**Exercise brief:**
Write out the entries, please, from the line containing "storage box (bluish)" through their final line, exactly and with nothing else.

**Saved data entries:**
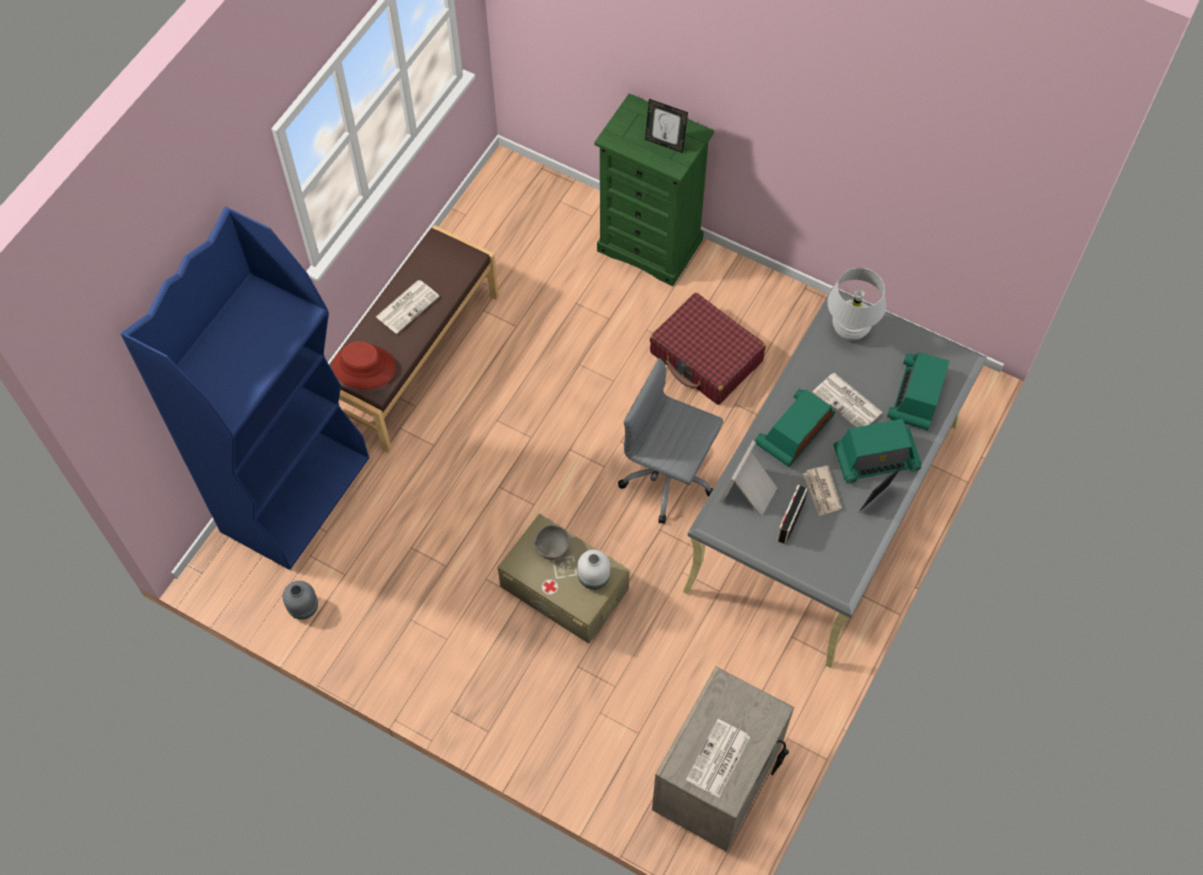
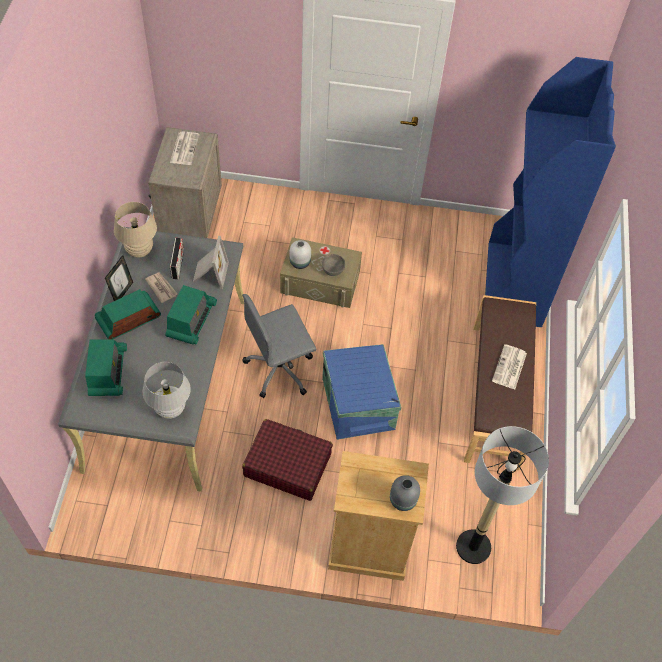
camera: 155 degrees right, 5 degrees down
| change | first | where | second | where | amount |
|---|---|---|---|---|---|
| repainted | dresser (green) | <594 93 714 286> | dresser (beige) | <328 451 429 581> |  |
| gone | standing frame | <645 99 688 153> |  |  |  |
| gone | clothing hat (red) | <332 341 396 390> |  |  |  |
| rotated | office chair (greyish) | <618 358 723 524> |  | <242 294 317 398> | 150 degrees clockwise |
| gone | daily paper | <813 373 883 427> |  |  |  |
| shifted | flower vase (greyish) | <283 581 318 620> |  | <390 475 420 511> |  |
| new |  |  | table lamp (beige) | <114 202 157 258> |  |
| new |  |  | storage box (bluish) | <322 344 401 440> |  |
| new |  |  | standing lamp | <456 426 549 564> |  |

**Exercise answer:**
| new |  |  | storage box (bluish) | <322 344 401 440> |  |
| new |  |  | standing lamp | <456 426 549 564> |  |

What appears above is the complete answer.